Fix any grammar or spelling errors.
Remove phrases that are not part of the question.
Do not remove or change LaTeX formatting.
Do not change or remove [tex] [/tex] tags.
If the question is nonsense, rewrite it so that it makes sense.
-----
[tex]\[ 2^{x+1}=e^{1-x} \][/tex]
-----

Response:


Sagot :

Sure, let’s solve the equation [tex]\(2^{x+1} = e^{1-x}\)[/tex] step by step.

1. Rewrite the equation: Start with the original equation.
[tex]\[ 2^{x+1} = e^{1-x} \][/tex]

2. Introduce logarithms: To simplify, we will take the natural logarithm ([tex]\(\ln\)[/tex]) on both sides of the equation.
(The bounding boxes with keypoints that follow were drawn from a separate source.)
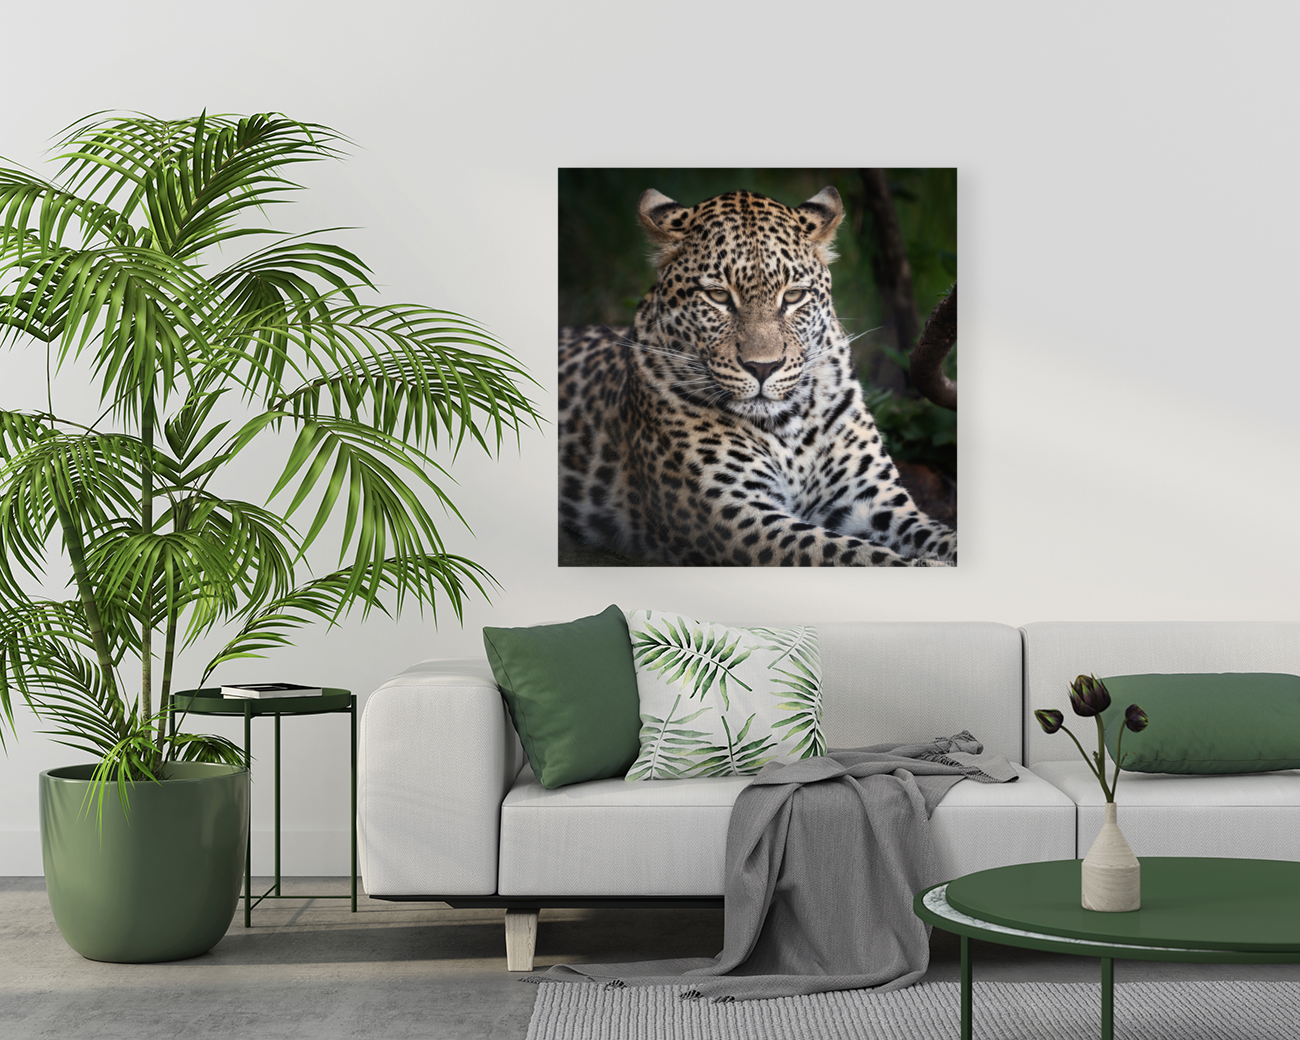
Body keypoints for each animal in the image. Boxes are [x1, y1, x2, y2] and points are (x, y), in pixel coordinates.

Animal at [558, 186, 956, 567]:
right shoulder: (735, 514)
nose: (763, 367)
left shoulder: (875, 501)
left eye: (793, 296)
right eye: (718, 296)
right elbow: (850, 554)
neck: (788, 427)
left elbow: (937, 535)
This allows us to use the properties of logarithms to simplify the exponents.
[tex]\[ \ln(2^{x+1}) = \ln(e^{1-x}) \][/tex]

3. Apply the logarithm properties: Use the power rule of logarithms, which states [tex]\(\ln(a^b) = b \ln(a)\)[/tex], on both sides of the equation.
[tex]\[ (x+1)\ln(2) = (1-x)\ln(e) \][/tex]
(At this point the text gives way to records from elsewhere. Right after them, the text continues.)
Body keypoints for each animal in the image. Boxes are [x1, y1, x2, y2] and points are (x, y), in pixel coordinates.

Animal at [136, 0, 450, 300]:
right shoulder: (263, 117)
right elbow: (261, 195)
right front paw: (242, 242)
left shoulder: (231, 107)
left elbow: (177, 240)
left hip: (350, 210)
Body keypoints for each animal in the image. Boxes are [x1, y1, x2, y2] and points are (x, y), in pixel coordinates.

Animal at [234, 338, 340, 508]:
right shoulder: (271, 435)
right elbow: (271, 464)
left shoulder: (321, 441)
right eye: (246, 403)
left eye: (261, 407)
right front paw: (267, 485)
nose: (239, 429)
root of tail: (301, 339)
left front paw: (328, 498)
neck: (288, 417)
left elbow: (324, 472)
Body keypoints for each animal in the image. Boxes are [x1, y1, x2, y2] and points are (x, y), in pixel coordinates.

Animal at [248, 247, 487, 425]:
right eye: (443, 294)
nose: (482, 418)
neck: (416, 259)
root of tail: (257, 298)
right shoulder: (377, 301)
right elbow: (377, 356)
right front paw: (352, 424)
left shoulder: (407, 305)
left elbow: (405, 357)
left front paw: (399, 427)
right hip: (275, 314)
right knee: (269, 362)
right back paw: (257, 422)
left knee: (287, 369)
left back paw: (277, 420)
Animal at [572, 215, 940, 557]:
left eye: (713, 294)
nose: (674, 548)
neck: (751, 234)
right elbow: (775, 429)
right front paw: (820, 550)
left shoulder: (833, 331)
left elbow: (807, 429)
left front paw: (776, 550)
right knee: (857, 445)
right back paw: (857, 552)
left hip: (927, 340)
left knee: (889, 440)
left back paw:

4. Simplify the equation: Recall that [tex]\(\ln(e) = 1\)[/tex]. Therefore, the equation simplifies to:
[tex]\[ (x+1)\ln(2) = 1-x \][/tex]

5. Distribute the logarithms and simplify: Expand and rearrange the terms to isolate [tex]\(x\)[/tex].
[tex]\[ x \ln(2) + \ln(2) = 1 - x \][/tex]
[tex]\[ x \ln(2) + x = 1 - \ln(2) \][/tex]

6. Combine like terms: Factor out [tex]\(x\)[/tex] on the left side.
[tex]\[ x(\ln(2) + 1) = 1 - \ln(2) \][/tex]

7. Solve for [tex]\(x\)[/tex]: Divide both sides by [tex]\((\ln(2) + 1)\)[/tex] to isolate [tex]\(x\)[/tex].
[tex]\[ x = \frac{1 - \ln(2)}{\ln(2) + 1} \][/tex]

So, the solution to the equation [tex]\(2^{x+1} = e^{1-x}\)[/tex] is:
[tex]\[ x = \frac{1 - \ln(2)}{\ln(2) + 1} \][/tex]

This is the value of [tex]\(x\)[/tex] that satisfies the given equation.